Text data extracted from pages
== Segment start ==

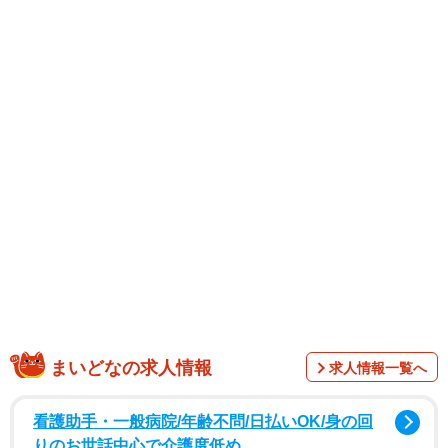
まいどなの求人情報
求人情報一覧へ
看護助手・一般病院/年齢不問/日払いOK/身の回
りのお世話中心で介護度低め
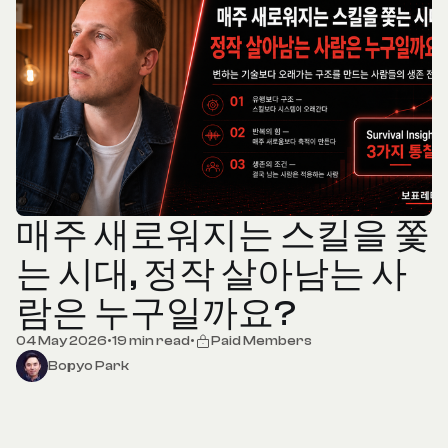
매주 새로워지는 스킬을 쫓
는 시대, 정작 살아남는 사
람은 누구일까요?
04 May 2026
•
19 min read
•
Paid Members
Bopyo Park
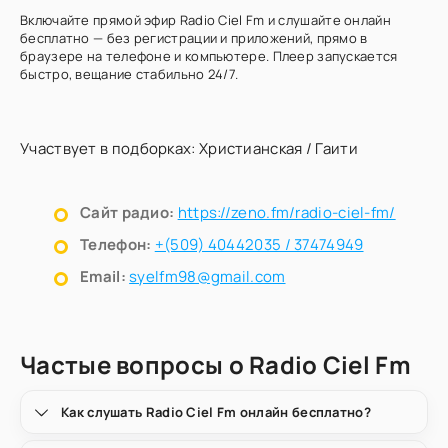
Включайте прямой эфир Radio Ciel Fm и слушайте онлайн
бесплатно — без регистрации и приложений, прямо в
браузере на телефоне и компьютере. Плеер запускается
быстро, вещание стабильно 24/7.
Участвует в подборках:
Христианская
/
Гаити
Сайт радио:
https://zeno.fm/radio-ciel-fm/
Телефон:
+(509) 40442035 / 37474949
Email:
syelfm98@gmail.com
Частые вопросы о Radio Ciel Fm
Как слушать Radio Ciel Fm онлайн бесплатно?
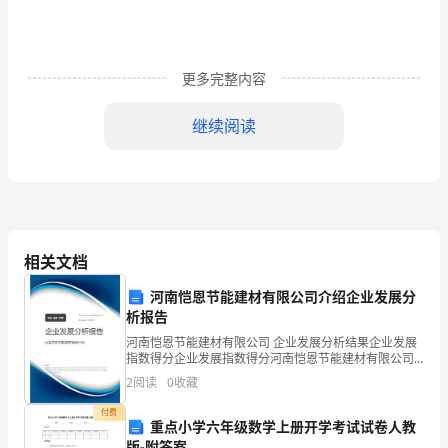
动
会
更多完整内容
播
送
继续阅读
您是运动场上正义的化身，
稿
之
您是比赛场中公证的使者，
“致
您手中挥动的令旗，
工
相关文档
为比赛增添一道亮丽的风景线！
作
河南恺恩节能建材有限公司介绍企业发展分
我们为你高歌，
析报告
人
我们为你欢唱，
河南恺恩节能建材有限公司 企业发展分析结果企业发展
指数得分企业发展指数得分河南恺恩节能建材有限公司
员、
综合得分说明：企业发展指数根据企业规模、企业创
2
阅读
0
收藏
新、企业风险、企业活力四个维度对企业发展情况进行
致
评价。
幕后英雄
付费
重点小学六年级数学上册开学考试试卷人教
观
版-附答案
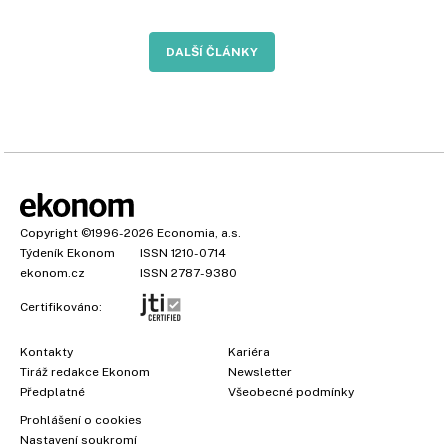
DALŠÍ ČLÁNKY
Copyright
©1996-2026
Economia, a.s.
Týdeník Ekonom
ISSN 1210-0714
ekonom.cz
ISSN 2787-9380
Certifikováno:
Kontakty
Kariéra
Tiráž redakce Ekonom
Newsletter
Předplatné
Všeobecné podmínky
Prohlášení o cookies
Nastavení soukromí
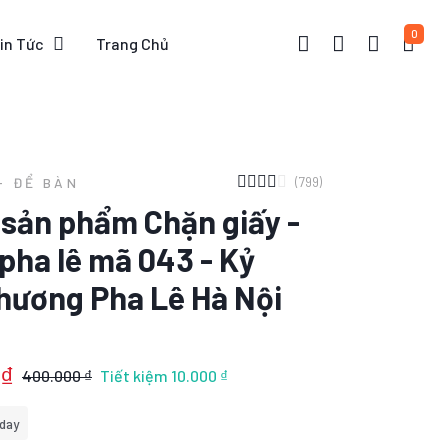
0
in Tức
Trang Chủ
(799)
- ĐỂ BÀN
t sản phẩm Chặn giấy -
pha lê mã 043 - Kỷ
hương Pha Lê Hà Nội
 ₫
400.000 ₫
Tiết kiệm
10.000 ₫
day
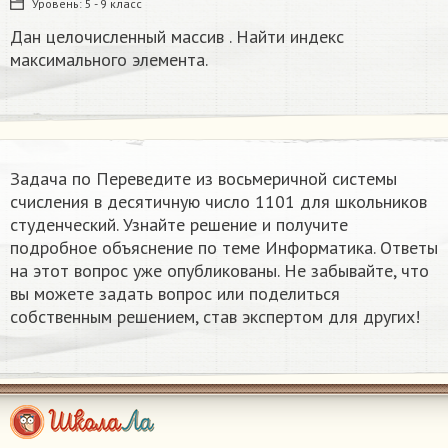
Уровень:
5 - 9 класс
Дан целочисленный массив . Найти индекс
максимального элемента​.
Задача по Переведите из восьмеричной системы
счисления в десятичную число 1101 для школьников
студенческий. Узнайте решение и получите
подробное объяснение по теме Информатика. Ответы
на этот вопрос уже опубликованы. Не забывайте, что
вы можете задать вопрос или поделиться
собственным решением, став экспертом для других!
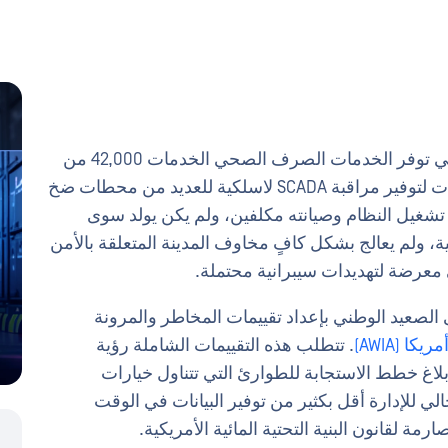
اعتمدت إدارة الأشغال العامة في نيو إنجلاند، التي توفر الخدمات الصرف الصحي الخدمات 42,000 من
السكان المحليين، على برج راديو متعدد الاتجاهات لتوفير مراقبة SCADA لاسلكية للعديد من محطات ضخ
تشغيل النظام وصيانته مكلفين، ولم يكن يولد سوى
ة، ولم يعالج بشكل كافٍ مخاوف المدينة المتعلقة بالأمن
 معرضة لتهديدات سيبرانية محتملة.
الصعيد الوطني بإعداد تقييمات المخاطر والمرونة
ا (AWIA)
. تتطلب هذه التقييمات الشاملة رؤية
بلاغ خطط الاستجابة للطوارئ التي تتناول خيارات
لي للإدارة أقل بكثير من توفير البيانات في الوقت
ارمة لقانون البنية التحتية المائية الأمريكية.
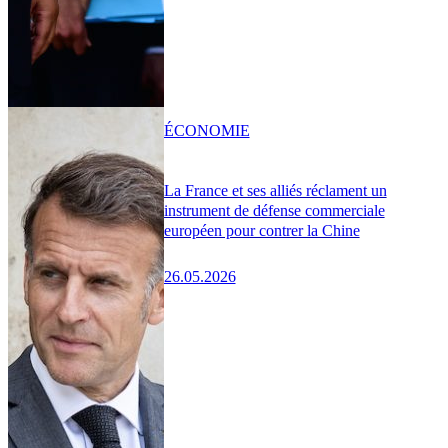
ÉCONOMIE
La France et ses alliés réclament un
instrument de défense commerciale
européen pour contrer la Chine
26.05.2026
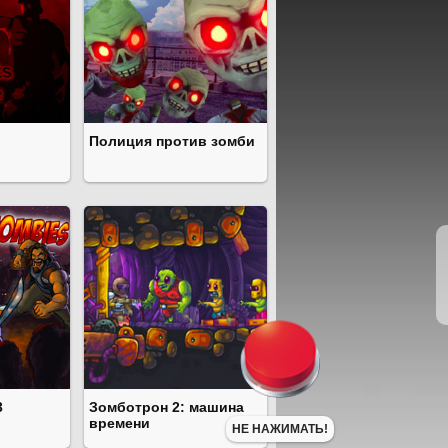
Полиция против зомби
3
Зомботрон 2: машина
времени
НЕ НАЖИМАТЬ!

== Segment end ==

What is being asked: Please count the lines in the items above that contain the word "бесплатно", and give only that number.

Response to this task: 2